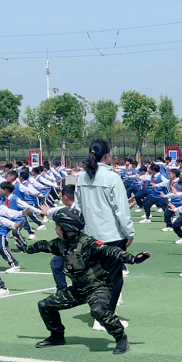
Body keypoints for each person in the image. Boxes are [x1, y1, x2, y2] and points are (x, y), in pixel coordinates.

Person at [24, 209, 151, 354]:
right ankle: (57, 336)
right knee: (45, 305)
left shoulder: (88, 244)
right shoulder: (61, 244)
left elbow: (110, 251)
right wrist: (26, 248)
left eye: (59, 227)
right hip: (78, 289)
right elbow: (43, 245)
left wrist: (133, 259)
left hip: (98, 288)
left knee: (98, 311)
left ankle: (121, 338)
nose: (57, 230)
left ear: (68, 229)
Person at [75, 139, 135, 326]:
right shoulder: (112, 177)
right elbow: (121, 210)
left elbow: (77, 208)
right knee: (113, 279)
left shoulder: (82, 177)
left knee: (97, 279)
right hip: (111, 236)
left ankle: (98, 314)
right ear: (108, 154)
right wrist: (129, 233)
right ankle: (105, 317)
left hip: (89, 237)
================================
Set down the data above word for word, leaving every picture out.

ANSWER FOR THE TASK:
Body keypoints for each person in the image. Boxes are [x1, y1, x2, y2] and points are (x, y), in pixel coordinates.

Person at [24, 209, 151, 354]:
right ankle: (57, 336)
right knee: (45, 305)
left shoulder: (88, 244)
right shoulder: (61, 244)
left elbow: (110, 251)
right wrist: (26, 248)
left eye: (59, 227)
right hip: (78, 289)
right elbow: (43, 245)
left wrist: (133, 259)
left hip: (98, 288)
left knee: (98, 311)
left ankle: (121, 338)
nose: (57, 230)
left ear: (68, 229)
Person at [75, 139, 135, 326]:
right shoulder: (112, 177)
right elbow: (121, 210)
left elbow: (77, 208)
right knee: (113, 279)
left shoulder: (82, 177)
left knee: (97, 279)
right hip: (111, 236)
left ankle: (98, 314)
right ear: (108, 154)
right wrist: (129, 233)
right ankle: (105, 317)
left hip: (89, 237)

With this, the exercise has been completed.